(Source texts of formatted documents)
######

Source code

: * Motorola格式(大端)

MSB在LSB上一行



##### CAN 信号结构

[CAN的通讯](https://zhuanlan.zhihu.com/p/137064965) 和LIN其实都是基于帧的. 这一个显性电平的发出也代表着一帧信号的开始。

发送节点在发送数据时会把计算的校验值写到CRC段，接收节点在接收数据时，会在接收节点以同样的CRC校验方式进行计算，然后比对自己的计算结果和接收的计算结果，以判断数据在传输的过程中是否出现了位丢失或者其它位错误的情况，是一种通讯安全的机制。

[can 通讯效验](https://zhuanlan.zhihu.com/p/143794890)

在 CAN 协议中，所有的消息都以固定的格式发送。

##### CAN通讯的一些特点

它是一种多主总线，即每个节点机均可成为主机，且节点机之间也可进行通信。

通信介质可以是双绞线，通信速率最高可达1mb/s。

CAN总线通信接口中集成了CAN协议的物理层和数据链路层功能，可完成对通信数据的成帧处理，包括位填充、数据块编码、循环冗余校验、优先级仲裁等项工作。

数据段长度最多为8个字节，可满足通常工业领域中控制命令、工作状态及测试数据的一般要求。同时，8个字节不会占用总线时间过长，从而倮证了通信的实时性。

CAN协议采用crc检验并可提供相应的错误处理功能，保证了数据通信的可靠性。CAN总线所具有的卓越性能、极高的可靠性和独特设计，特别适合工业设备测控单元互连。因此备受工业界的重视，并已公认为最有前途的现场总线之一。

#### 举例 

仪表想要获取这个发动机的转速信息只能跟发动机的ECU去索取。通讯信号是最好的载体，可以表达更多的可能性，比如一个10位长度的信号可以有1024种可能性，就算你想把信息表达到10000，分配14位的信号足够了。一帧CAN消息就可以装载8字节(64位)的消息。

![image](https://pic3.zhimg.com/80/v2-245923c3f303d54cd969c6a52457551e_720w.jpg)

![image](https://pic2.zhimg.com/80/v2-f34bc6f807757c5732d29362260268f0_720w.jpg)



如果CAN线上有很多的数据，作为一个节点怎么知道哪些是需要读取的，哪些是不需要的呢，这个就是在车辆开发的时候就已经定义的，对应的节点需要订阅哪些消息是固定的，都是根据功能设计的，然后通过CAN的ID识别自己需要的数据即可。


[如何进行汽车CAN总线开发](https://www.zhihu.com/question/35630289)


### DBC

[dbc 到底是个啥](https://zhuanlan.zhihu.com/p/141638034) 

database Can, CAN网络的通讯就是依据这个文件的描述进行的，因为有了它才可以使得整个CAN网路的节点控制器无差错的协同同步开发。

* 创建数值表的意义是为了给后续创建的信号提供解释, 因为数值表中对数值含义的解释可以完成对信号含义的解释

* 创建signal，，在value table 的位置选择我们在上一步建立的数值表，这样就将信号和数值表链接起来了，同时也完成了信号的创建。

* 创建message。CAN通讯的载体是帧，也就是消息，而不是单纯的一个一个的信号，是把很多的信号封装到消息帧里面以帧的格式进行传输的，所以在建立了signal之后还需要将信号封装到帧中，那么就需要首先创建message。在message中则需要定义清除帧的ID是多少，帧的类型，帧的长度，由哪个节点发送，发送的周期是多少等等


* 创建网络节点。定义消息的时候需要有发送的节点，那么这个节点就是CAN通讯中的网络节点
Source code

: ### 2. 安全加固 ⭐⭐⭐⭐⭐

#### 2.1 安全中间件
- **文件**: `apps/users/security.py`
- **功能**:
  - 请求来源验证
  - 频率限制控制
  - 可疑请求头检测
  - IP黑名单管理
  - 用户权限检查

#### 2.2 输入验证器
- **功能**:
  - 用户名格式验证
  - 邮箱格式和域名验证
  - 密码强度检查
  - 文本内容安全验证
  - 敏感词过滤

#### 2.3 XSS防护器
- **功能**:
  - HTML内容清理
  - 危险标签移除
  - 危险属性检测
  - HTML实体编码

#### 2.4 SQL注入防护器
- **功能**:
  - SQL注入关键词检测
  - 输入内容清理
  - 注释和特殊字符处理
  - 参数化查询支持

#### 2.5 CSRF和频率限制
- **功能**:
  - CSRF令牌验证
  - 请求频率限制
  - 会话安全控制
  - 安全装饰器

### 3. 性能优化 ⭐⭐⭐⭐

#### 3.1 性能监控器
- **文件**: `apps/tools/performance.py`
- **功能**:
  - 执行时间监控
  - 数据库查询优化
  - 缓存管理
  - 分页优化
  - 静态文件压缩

######

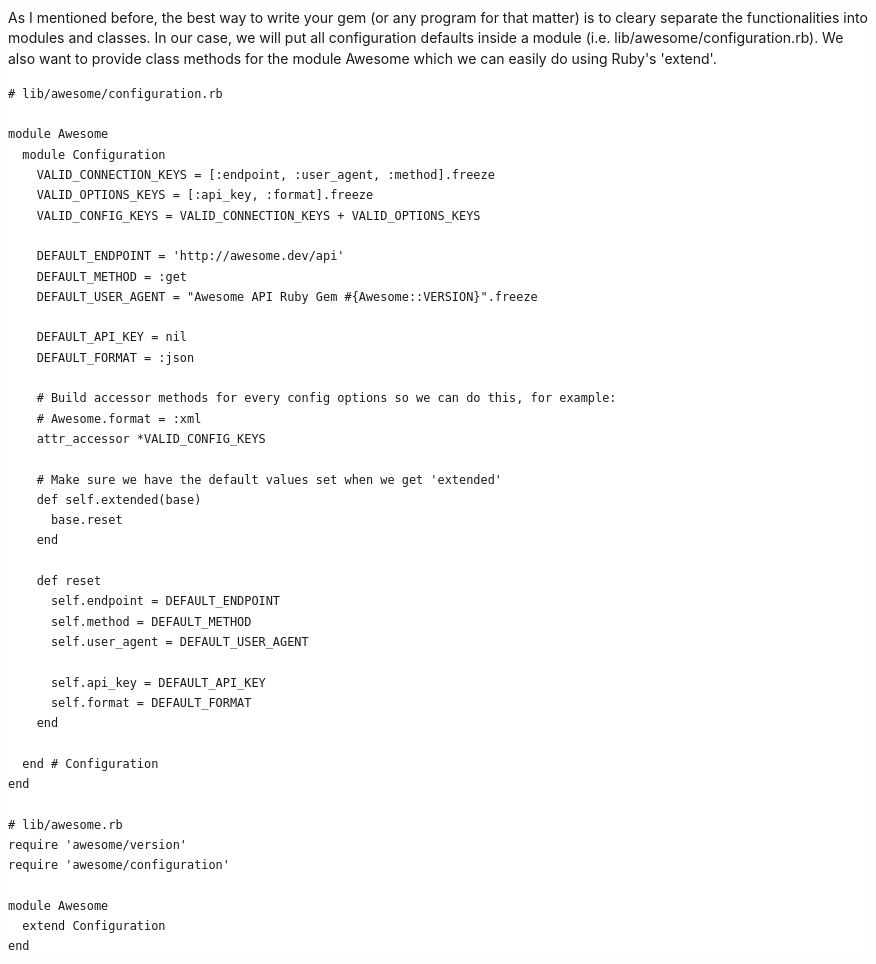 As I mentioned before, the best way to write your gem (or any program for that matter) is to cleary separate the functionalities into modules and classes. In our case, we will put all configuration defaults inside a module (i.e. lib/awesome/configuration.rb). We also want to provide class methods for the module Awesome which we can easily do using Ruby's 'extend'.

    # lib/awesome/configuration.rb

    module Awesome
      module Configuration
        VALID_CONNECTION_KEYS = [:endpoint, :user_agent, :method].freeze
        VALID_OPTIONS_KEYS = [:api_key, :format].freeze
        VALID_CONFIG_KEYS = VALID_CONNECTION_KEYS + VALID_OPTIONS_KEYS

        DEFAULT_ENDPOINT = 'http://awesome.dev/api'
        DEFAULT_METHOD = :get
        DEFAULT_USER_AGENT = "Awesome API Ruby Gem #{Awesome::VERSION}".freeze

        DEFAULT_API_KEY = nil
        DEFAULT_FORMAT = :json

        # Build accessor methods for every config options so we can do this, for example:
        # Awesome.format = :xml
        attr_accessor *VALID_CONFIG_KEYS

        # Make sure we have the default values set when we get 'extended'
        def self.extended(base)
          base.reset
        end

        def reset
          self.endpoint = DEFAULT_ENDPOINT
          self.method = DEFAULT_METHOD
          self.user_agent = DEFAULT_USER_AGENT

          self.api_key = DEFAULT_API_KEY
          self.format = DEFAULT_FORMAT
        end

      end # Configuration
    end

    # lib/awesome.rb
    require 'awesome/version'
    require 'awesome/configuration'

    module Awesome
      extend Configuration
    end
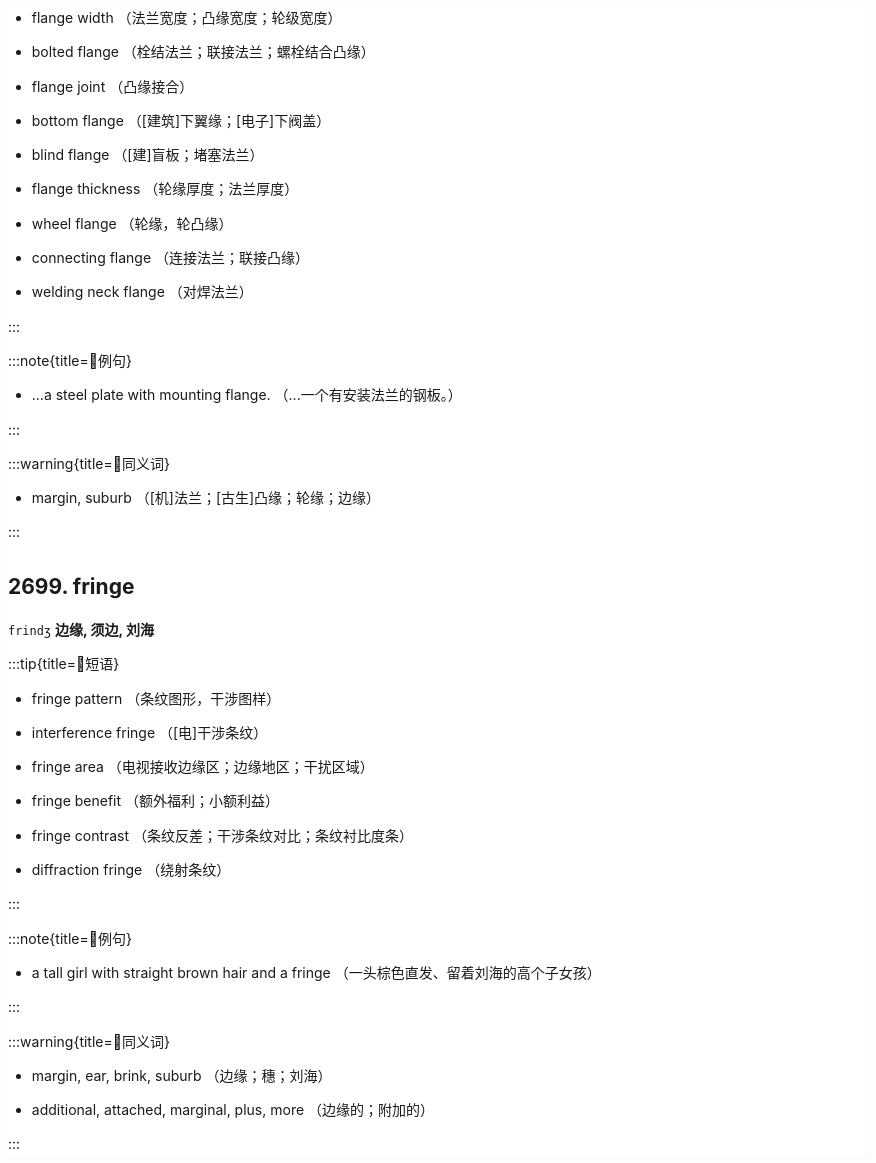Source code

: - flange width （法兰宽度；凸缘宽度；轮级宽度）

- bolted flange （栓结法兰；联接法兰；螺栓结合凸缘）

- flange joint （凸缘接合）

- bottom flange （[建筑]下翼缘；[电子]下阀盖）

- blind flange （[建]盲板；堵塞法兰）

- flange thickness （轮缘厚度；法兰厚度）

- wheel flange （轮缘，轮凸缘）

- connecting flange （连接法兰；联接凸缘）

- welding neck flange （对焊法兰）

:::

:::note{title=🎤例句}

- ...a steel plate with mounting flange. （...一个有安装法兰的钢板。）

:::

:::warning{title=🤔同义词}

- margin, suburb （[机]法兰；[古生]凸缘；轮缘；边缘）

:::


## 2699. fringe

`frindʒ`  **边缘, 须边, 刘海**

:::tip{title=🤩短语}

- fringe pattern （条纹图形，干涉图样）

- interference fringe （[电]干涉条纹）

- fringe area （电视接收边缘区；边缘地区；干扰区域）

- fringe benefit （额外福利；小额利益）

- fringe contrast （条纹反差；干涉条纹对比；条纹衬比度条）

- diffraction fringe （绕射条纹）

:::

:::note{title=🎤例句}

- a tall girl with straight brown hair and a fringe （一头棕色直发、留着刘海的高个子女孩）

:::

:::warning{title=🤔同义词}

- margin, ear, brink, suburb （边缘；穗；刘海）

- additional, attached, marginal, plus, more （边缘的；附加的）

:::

######

_Instruction:_ Which lines hold the word "self"? Return all of them from the records above.

_Answer to this problem:_
        def self.extended(base)
          self.endpoint = DEFAULT_ENDPOINT
          self.method = DEFAULT_METHOD
          self.user_agent = DEFAULT_USER_AGENT
          self.api_key = DEFAULT_API_KEY
          self.format = DEFAULT_FORMAT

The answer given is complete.